## Document excerpt
Improving Writing by Rewriting


"Writing is Rewriting" is an old writer's adage, and it is the key to creating the best work you can. The books and stories we read in published form were rarely written in one take. They started out as first drafts, and then their authors revised them, quite likely more than once. The great masters of literature often spent far more time revising than they did on their first drafts.

So what is rewriting and how do you do it? Let's discuss some techniques that will help you revise and improve your own work.

Let it Sit

To effectively revise your work, you need to gain some emotional distance from it. Let it sit and work on something else before coming back to revise it. When you first finish a draft, you will be emotionally involved with it. You will either love it or think it's drivel, but either way it will be impossible to be objective. Give a story at least two weeks of rest time, more for a longer work, such as a chapter book. When you return to revise, your writing should almost seem like someone else's work. This is what you want. It's easier to judge someone else's work than your own.

## Given records
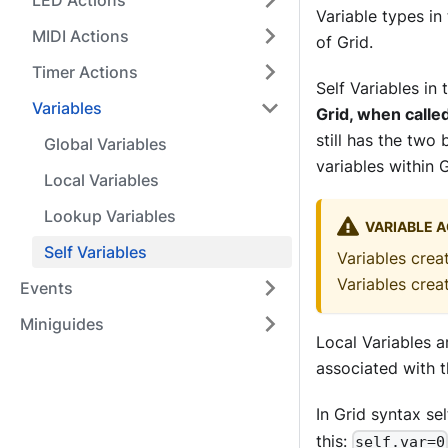
LED Actions
Variable types in
MIDI Actions
of Grid.
Timer Actions
Self Variables in
Variables
Grid, when calle
still has the two 
Global Variables
variables within 
Local Variables
Lookup Variables
VARIABLE A
Self Variables
Variables crea
Variables cre
Events
Miniguides
Local Variables ar
associated with t
In Grid syntax se
this:
self.var=0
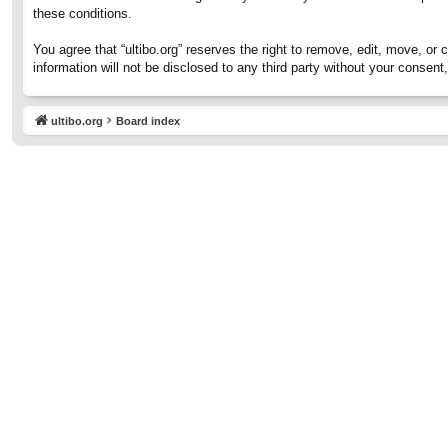
these conditions.
You agree that “ultibo.org” reserves the right to remove, edit, move, or 
information will not be disclosed to any third party without your consen
ultibo.org
Board index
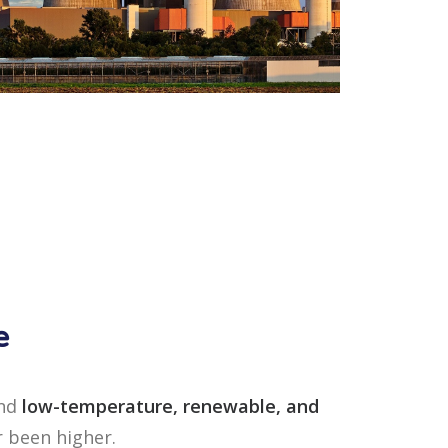
e
und
low-temperature, renewable, and
r been higher.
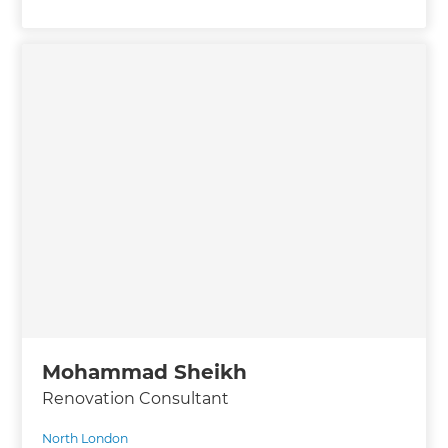
Mohammad Sheikh
Renovation Consultant
North London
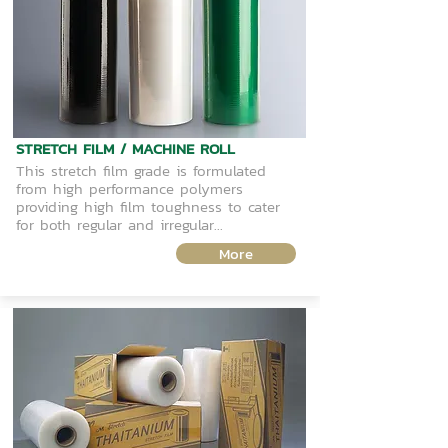
STRETCH FILM / MACHINE ROLL
This stretch film grade is formulated
from high performance polymers
providing high film toughness to cater
for both regular and irregular...
More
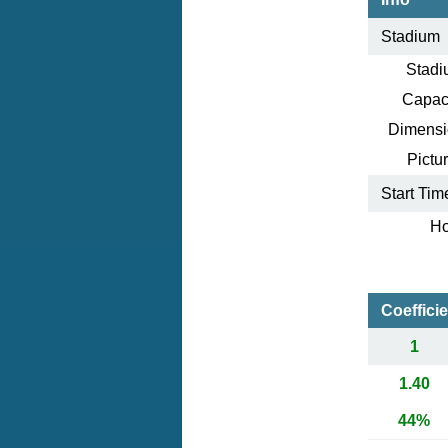
Stadium
Stadi
Capaci
Dimensi
Pictur
Start Tim
Ho
Coeffici
1
1.40
44%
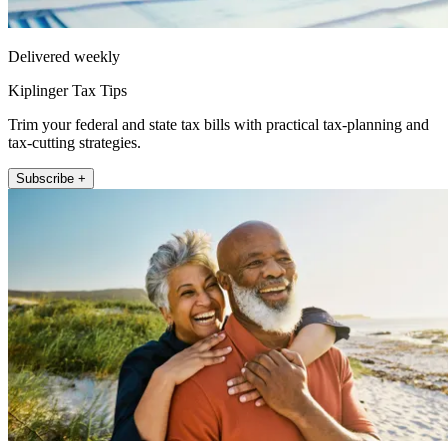
Delivered weekly
Kiplinger Tax Tips
Trim your federal and state tax bills with practical tax-planning and
tax-cutting strategies.
Subscribe +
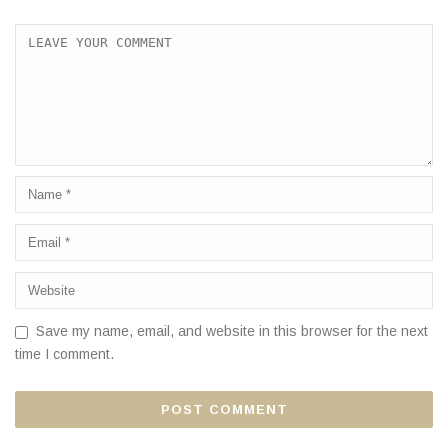
Save my name, email, and website in this browser for the next
time I comment.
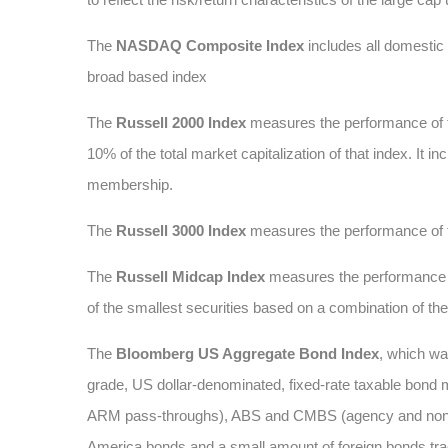
The
NASDAQ Composite Index
includes all domesti
broad based index
The
Russell 2000 Index
measures the performance of t
10% of the total market capitalization of that index. It
membership.
The
Russell 3000 Index
measures the performance of t
The
Russell Midcap Index
measures the performance of
of the smallest securities based on a combination of t
The
Bloomberg US Aggregate Bond Index
, which wa
grade, US dollar-denominated, fixed-rate taxable bond 
ARM pass-throughs), ABS and CMBS (agency and non-age
America bonds and a small amount of foreign bonds traded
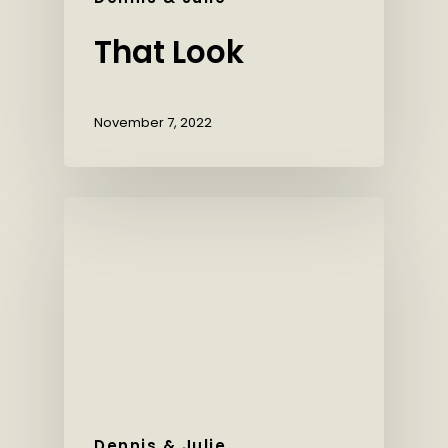
That Look
November 7, 2022
Dennis & Julie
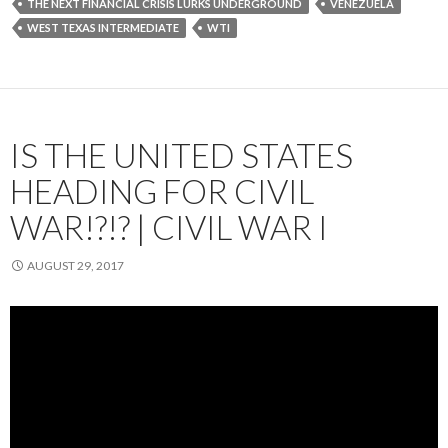
THE NEXT FINANCIAL CRISIS LURKS UNDERGROUND
VENEZUELA
WEST TEXAS INTERMEDIATE
WTI
IS THE UNITED STATES
HEADING FOR CIVIL
WAR!?!? | CIVIL WAR I
AUGUST 29, 2017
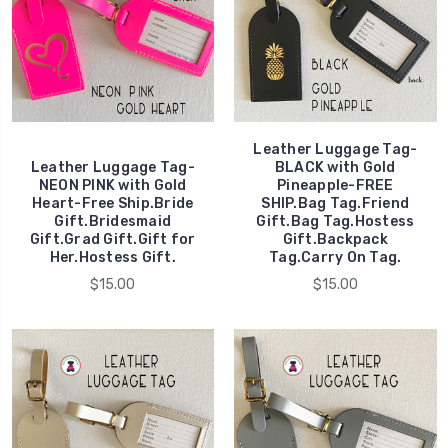
Leather Luggage Tag-
Leather Luggage Tag-
BLACK with Gold
NEON PINK with Gold
Pineapple-FREE
Heart-Free Ship.Bride
SHIP.Bag Tag.Friend
Gift.Bridesmaid
Gift.Bag Tag.Hostess
Gift.Grad Gift.Gift for
Gift.Backpack
Her.Hostess Gift.
Tag.Carry On Tag.
$15.00
$15.00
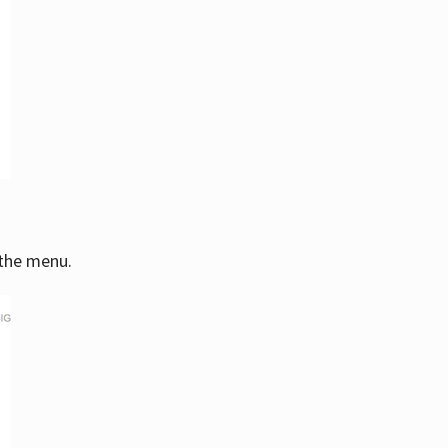
 the menu.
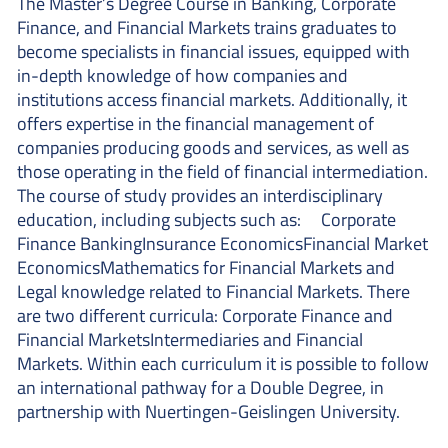
The Master’s Degree Course in Banking, Corporate
Finance, and Financial Markets trains graduates to
become specialists in financial issues, equipped with
in-depth knowledge of how companies and
institutions access financial markets. Additionally, it
offers expertise in the financial management of
companies producing goods and services, as well as
those operating in the field of financial intermediation.
The course of study provides an interdisciplinary
education, including subjects such as: Corporate
Finance BankingInsurance EconomicsFinancial Market
EconomicsMathematics for Financial Markets and
Legal knowledge related to Financial Markets. There
are two different curricula: Corporate Finance and
Financial MarketsIntermediaries and Financial
Markets. Within each curriculum it is possible to follow
an international pathway for a Double Degree, in
partnership with Nuertingen-Geislingen University.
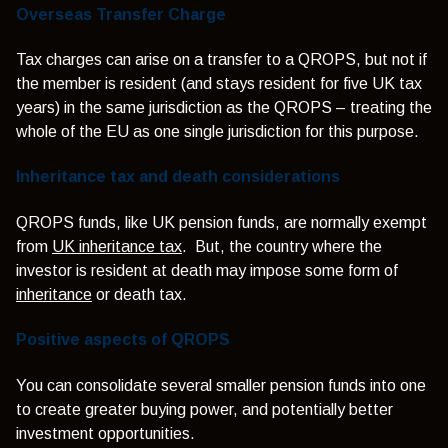
Overseas Transfer Charge
Tax charges can arise on a transfer to a QROPS, but not if
the member is resident (and stays resident for five UK tax
years) in the same jurisdiction as the QROPS – treating the
whole of the EU as one single jurisdiction for this purpose.
Inheritance tax and death considerations
QROPS funds, like UK pension funds, are normally exempt
from
UK inheritance tax
. But, the country where the
investor is resident at death may impose some form of
inheritance
or death tax.
Positive aspects of QROPS
You can consolidate several smaller pension funds into one
to create greater buying power, and potentially better
investment opportunities.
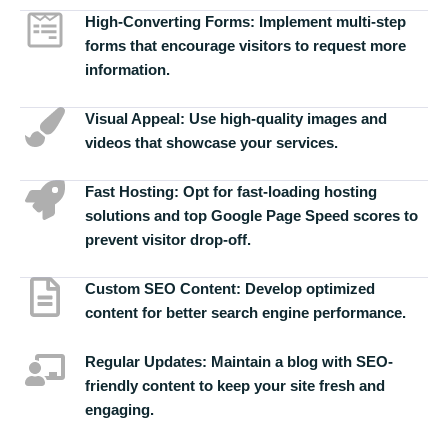
High-Converting Forms:
Implement multi-step
forms that encourage visitors to request more
information.
Visual Appeal:
Use high-quality images and
videos that showcase your services.
Fast Hosting:
Opt for fast-loading hosting
solutions and top Google Page Speed scores to
prevent visitor drop-off.
Custom SEO Content:
Develop optimized
content for better search engine performance.
Regular Updates:
Maintain a blog with SEO-
friendly content to keep your site fresh and
engaging.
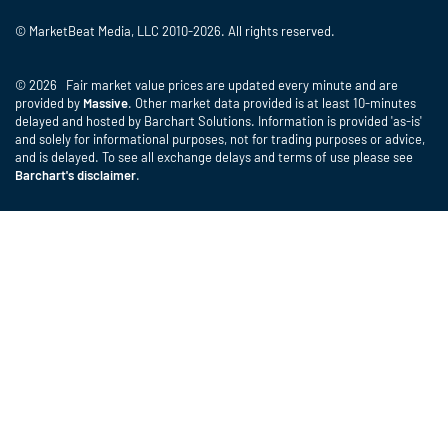
© MarketBeat Media, LLC 2010-2026. All rights reserved.
© 2026 Fair market value prices are updated every minute and are
provided by
Massive
. Other market data provided is at least 10-minutes
delayed and hosted by Barchart Solutions. Information is provided 'as-is'
and solely for informational purposes, not for trading purposes or advice,
and is delayed. To see all exchange delays and terms of use please see
Barchart's disclaimer
.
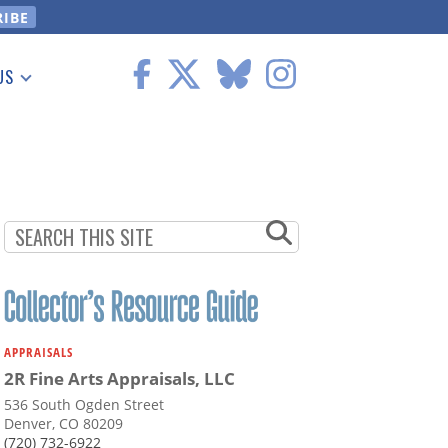
US
 Information
APPRAISALS
2R Fine Arts Appraisals, LLC
536 South Ogden Street
Denver, CO 80209
(720) 732-6922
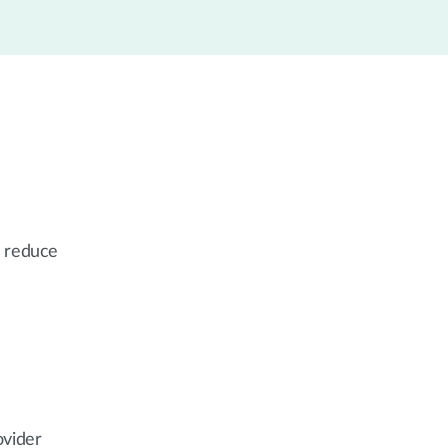
, reduce
ovider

## Written task 1
Answer these questions from the text on rewriting, one line each:
(a) Which old writer's adage does it open with?
(b) What is the minimum rest time it recommends giving a story before revising?
(c) What does it say is easier to judge than your own work?
## Written task 2
Decide whether each statement agrees with the text on rewriting. Answer yes or no, and quote the words from the text that settle it.
(a) The great masters of literature usually spent less time revising than writing their first drafts.
(b) A chapter book calls for more rest time than a story.
(c) A writer can judge a draft objectively right after finishing it.

## Exercise response 1
(a) "Writing is Rewriting"
(b) At least two weeks
(c) Someone else's work

## Exercise response 2
(a) No: "The great masters of literature often spent far more time revising than they did on their first drafts."
(b) Yes: "Give a story at least two weeks of rest time, more for a longer work, such as a chapter book."
(c) No: "When you first finish a draft, you will be emotionally involved with it. You will either love it or think it's drivel, but either way it will be impossible to be objective."